■ **Aim of the exercise**:
What lines in the entries hold the string "dbLogger"? List them.

■ **Records for this task**:

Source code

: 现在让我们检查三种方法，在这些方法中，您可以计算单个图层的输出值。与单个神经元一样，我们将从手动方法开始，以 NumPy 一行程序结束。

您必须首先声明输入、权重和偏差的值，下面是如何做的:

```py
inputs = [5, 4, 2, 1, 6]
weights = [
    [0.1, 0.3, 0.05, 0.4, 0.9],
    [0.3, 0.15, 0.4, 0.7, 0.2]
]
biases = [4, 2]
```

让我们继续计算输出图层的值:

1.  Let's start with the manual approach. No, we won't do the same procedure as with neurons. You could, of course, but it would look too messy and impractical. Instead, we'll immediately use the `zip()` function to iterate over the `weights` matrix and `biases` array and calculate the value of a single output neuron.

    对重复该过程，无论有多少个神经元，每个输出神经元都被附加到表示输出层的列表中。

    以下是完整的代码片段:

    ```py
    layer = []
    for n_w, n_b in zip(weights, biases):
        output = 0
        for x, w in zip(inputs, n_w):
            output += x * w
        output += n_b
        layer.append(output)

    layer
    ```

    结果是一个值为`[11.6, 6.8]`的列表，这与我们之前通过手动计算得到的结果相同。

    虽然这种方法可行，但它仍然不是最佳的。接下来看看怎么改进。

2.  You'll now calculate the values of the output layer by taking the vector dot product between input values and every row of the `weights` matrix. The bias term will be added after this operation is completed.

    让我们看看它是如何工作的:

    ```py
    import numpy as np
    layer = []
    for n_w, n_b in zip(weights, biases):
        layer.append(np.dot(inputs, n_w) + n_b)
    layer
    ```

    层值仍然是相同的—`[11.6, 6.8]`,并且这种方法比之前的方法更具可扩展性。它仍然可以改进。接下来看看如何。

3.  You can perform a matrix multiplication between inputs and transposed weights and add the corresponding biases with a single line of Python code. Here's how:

--

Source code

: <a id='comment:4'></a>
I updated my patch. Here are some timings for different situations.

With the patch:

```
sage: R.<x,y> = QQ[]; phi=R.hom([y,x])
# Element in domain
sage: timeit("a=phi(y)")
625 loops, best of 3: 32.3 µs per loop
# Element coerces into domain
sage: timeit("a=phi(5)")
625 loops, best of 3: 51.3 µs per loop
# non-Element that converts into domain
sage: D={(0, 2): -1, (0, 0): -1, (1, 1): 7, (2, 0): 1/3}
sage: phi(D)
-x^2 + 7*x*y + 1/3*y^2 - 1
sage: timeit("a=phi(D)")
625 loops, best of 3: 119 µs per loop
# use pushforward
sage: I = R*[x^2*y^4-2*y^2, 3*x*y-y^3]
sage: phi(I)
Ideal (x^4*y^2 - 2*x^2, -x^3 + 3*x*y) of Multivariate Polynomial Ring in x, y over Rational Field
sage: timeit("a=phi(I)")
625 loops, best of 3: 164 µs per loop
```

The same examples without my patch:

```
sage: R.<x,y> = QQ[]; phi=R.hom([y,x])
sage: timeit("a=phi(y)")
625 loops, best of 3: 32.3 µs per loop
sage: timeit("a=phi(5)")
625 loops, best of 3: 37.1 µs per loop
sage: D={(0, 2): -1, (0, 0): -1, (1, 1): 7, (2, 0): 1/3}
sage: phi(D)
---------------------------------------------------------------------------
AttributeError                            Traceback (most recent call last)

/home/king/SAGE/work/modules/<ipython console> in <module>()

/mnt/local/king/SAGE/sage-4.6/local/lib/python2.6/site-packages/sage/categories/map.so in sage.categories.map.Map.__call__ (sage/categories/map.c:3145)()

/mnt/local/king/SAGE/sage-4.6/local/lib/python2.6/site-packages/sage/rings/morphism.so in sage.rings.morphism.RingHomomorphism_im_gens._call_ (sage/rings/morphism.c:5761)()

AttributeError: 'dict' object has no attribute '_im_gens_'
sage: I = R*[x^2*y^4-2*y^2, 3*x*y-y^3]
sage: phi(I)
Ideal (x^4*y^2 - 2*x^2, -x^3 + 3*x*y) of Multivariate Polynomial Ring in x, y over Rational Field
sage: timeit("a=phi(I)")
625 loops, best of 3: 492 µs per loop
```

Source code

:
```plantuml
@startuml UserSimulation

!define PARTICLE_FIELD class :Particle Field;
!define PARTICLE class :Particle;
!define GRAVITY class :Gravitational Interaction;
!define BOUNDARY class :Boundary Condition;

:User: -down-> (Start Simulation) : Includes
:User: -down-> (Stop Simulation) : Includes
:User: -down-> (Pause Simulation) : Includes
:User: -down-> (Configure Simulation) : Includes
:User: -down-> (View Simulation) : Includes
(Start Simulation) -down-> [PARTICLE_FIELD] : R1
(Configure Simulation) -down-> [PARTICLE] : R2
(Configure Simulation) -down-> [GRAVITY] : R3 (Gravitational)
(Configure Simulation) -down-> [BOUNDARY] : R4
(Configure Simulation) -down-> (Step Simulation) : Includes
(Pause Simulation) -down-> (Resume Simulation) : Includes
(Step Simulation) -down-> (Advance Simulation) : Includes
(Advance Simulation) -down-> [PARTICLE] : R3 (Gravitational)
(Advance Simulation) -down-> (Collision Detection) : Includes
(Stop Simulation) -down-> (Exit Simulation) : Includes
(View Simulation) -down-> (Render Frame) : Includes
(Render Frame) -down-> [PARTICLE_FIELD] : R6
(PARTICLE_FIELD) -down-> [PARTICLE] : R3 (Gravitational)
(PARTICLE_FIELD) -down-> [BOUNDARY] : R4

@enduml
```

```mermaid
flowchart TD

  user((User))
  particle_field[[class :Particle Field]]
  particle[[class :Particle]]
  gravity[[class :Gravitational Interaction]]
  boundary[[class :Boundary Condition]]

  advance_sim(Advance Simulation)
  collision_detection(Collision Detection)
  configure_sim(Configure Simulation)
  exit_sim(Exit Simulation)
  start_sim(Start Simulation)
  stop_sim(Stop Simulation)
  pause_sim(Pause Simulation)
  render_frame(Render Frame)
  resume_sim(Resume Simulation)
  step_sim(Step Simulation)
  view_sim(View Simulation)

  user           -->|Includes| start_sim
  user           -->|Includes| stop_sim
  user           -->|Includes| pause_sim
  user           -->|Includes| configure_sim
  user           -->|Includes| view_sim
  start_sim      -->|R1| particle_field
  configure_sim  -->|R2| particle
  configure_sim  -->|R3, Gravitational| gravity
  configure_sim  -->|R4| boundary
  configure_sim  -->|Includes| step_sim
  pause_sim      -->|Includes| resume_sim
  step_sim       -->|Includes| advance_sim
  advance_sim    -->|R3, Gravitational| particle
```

==

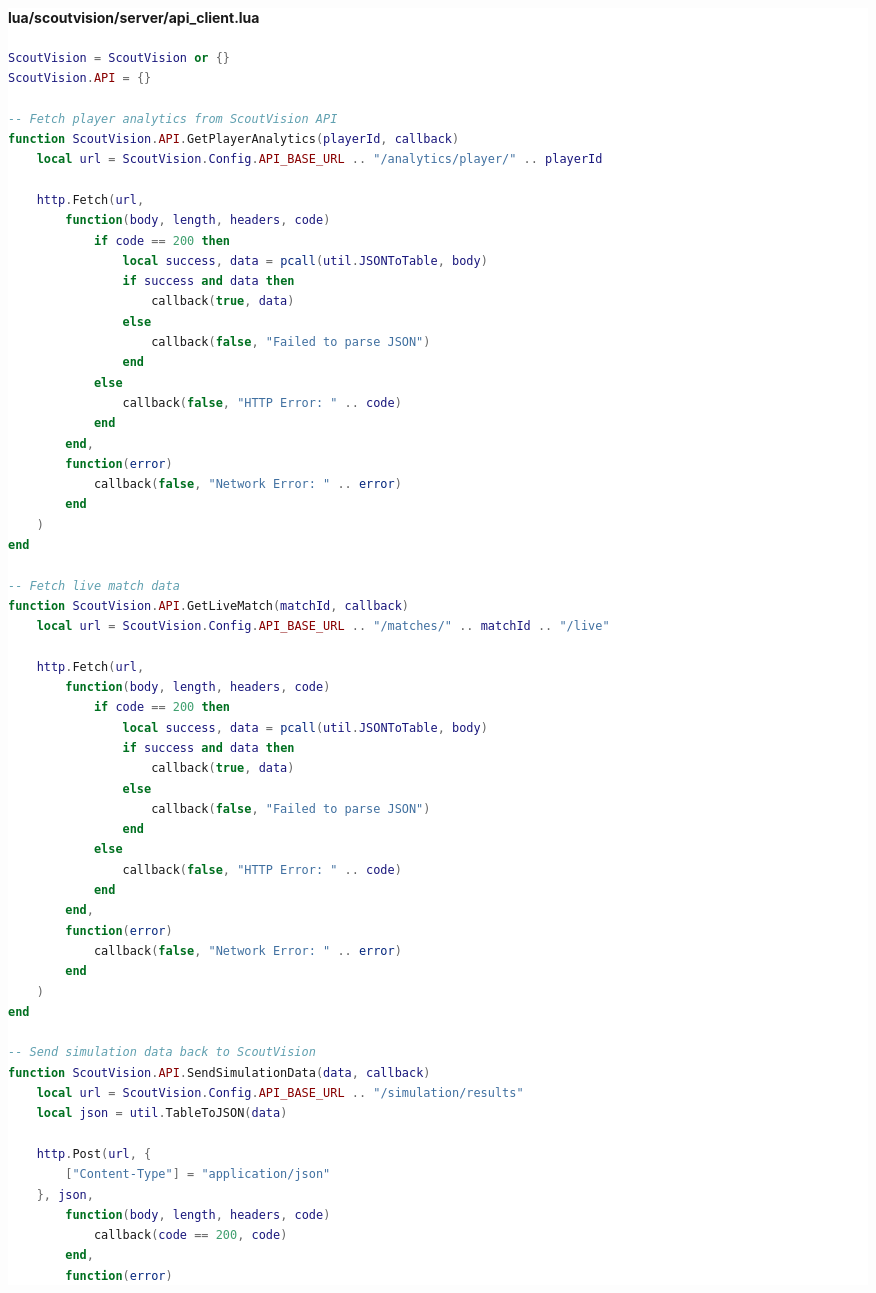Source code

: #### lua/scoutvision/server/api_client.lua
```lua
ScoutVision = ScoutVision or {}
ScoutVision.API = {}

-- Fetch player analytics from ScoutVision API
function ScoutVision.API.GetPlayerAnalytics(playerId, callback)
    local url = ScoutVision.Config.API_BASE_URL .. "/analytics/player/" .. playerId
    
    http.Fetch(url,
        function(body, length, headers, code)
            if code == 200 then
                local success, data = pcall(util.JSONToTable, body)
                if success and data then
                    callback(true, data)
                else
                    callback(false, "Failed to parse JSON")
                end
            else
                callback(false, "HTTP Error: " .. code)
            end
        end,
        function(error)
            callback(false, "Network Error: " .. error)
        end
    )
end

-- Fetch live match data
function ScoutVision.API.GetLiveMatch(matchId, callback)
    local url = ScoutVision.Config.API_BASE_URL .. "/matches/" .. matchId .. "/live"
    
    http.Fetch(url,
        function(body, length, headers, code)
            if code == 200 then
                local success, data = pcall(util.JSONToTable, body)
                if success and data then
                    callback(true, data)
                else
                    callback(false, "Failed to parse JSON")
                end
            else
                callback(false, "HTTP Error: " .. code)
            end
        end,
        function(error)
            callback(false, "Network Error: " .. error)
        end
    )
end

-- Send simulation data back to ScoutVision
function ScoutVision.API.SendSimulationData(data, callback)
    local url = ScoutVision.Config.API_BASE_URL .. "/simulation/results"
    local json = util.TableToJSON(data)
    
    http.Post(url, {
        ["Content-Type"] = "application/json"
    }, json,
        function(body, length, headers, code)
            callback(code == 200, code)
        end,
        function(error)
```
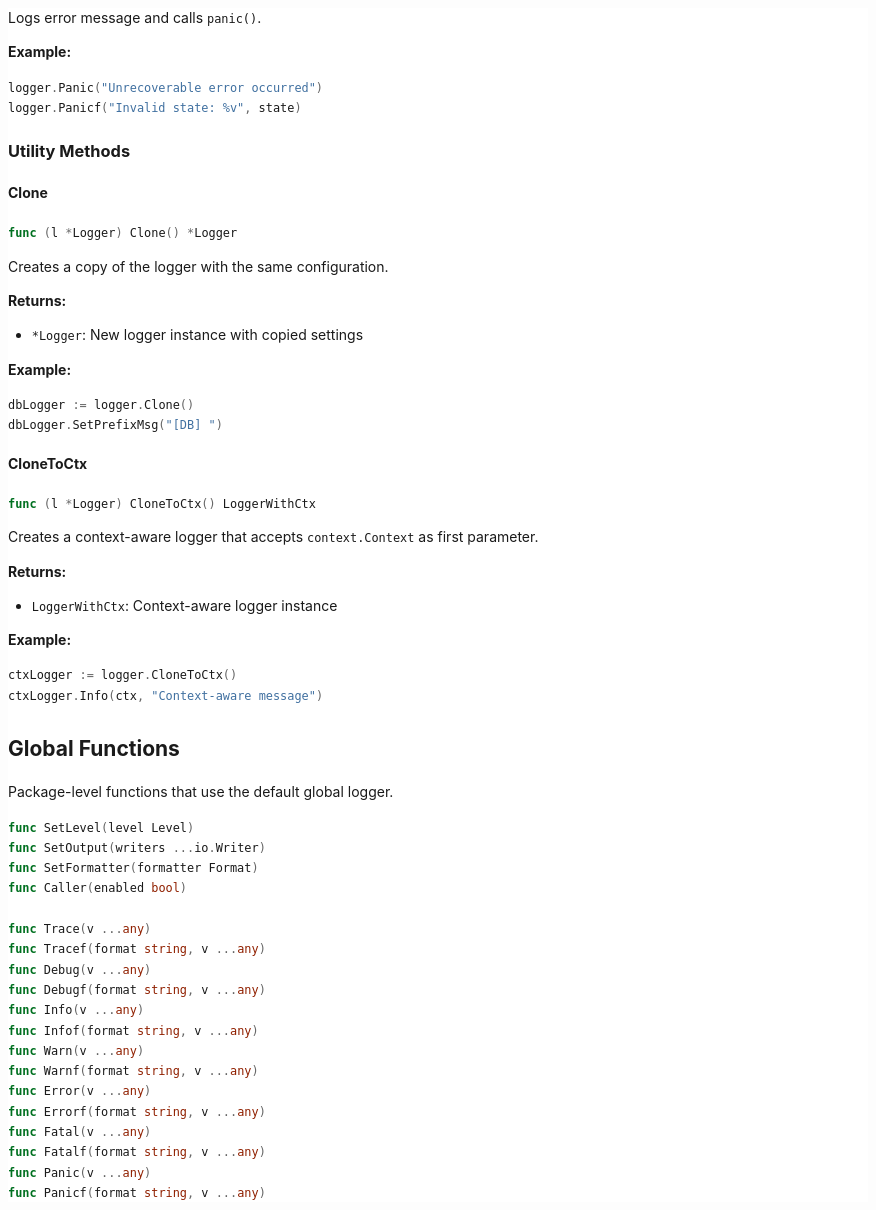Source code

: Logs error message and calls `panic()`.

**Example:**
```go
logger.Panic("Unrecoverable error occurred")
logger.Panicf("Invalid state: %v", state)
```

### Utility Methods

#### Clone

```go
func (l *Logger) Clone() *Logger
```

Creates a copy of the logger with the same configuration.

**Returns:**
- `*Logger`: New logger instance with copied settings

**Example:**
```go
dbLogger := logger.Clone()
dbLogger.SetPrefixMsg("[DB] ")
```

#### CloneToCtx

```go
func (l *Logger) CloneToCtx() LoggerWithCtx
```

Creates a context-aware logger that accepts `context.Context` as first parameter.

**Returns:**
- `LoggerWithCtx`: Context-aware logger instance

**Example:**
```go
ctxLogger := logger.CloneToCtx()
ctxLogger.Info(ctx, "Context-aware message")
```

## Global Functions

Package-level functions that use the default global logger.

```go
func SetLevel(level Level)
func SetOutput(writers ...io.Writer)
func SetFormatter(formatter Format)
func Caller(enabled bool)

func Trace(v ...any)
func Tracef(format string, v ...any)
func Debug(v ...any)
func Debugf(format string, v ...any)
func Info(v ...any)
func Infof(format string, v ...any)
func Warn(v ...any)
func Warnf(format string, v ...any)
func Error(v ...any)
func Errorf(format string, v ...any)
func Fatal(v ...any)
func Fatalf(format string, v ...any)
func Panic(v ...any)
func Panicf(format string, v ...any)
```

■ **Result of this exercise**:
dbLogger := logger.Clone()
dbLogger.SetPrefixMsg("[DB] ")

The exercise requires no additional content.